I spent some time on the phone with a friend from far away today. I'm taking a course called Encountering Christ from my friend Christianne, and the course includes two sessions of spiritual direction. Honestly, I was a little apprehensive about this aspect of the course because talks like this force me to come clean about my life. I know that sounds weird coming from a counselor but I have very special rules that only apply to me out of all the people in the entire universe. (That seems smart, don't you think?) Christianne is one of those people who is just born to listen to people in a way that breaks them open and I knew that if I talked to her for any length of time I would have to be honest about where I was at, which is not really my idea of a party. Bah. I'd rather curl up under a blanket and eat popcorn while I watch three hours of things I will not remember after I turn the TV off.

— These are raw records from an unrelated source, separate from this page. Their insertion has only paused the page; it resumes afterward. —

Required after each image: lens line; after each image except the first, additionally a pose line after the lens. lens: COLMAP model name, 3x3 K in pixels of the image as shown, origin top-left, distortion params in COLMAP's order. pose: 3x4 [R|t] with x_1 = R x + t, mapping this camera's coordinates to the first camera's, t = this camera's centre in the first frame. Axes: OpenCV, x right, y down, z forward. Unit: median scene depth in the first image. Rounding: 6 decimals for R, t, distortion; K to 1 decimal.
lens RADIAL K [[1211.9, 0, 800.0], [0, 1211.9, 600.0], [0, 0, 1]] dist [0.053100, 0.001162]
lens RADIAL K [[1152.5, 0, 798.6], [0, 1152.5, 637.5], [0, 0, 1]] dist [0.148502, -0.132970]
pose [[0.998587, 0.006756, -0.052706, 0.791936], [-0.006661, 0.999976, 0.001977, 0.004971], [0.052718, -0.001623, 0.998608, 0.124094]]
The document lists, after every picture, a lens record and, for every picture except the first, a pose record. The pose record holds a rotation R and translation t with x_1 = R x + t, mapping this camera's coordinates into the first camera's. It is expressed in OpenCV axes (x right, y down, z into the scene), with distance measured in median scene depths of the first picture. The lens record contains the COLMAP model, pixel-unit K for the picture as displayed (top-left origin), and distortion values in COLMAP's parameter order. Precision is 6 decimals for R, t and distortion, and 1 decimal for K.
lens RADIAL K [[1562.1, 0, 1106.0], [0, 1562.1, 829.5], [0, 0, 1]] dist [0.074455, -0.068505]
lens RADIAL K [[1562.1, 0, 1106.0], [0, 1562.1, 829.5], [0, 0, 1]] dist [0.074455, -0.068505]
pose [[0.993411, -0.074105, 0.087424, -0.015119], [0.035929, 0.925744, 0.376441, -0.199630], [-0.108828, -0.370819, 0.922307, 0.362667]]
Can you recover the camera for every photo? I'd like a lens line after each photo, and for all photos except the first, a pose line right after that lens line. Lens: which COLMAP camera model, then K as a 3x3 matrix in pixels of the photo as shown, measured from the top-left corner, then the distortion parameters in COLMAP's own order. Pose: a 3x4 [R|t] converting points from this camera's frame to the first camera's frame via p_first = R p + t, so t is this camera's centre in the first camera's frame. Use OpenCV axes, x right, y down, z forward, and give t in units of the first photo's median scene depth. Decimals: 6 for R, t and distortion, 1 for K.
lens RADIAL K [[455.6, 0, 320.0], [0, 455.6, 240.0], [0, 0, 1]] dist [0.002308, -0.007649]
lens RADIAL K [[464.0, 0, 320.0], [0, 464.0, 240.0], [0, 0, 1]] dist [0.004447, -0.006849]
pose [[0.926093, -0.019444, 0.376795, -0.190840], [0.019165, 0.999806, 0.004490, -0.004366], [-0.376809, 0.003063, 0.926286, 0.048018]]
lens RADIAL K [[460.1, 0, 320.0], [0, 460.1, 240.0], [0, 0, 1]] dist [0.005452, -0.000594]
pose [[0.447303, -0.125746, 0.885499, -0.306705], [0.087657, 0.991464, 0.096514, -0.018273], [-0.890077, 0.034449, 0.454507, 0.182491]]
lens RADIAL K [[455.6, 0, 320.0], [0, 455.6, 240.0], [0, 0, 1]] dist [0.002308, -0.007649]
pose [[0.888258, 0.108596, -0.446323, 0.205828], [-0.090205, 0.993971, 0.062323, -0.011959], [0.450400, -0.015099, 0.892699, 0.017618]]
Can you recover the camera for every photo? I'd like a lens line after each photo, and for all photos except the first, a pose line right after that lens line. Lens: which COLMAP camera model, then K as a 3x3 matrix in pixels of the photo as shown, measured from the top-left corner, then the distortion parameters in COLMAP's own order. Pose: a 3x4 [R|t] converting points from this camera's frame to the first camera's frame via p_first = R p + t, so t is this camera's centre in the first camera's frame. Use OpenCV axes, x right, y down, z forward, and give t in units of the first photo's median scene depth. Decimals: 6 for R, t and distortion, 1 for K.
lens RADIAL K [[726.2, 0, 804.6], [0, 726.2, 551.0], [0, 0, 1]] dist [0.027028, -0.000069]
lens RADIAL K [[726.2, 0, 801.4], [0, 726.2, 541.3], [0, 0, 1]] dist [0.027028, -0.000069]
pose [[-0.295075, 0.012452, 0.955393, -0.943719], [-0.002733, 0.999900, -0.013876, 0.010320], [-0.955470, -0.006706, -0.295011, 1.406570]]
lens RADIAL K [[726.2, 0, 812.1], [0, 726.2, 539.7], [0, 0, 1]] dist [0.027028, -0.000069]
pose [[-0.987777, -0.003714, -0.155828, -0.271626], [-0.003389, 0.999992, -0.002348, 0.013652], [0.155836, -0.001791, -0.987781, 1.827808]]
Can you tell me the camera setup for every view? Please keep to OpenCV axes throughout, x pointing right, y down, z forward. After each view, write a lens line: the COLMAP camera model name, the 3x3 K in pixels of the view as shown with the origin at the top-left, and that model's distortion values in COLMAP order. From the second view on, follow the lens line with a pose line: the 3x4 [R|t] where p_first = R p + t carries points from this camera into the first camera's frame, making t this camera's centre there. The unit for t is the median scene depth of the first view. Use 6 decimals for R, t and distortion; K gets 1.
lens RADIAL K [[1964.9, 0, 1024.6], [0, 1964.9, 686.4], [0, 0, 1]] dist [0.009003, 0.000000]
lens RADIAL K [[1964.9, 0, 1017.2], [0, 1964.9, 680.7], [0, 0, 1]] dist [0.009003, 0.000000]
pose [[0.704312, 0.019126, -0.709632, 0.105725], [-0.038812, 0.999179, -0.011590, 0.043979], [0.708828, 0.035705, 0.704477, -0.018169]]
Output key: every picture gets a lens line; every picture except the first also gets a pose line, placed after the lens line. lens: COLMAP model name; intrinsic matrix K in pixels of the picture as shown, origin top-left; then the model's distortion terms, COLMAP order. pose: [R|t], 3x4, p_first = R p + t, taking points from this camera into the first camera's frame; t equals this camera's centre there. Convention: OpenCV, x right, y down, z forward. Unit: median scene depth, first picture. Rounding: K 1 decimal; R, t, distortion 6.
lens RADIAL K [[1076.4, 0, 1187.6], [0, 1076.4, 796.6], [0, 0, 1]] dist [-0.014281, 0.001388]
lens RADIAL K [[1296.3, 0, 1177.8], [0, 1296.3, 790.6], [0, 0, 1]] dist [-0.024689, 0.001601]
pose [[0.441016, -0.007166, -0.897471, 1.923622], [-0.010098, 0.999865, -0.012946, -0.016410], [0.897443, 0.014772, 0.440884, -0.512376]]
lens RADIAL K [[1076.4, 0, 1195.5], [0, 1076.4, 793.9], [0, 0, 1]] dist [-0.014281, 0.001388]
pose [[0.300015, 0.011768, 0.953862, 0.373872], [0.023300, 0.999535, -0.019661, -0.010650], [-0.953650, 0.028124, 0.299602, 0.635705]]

Anyway, it took about three minutes before I was discovering things about myself that were pretty interesting. This was surprising because I like to think that I'm terribly self-aware and brilliant and have everything all figured out and all. (I hope you're hearing the sarcasm.) I discovered that there has been growth and change in my internal life that had totally slipped under my radar. I discovered that I have resources that I was not taking advantage of. I learned about connections that I had never noticed before. And I learned, or rather remembered, that God is such a good Daddy.
Is my voice different than it has been lately? Hmmmm. I don't think that's a coincidence. I've suddenly remembered that I have a pretty good sense of humor and kind of a rebellious streak that can get me into some trouble but can also be one of my most creative and fun strengths. I've got a renewed feeling of energy and hope. And all because I took the risk to let a little light into my odd internal world. You should try it sometime, even when it's scary or sounds like the worst idea ever in the history of bad ideas. Light can make all the dust and clutter more obvious, but it's also the only way to discover what is real. I'm glad I opened the blinds and dared to stare into the sun for a while.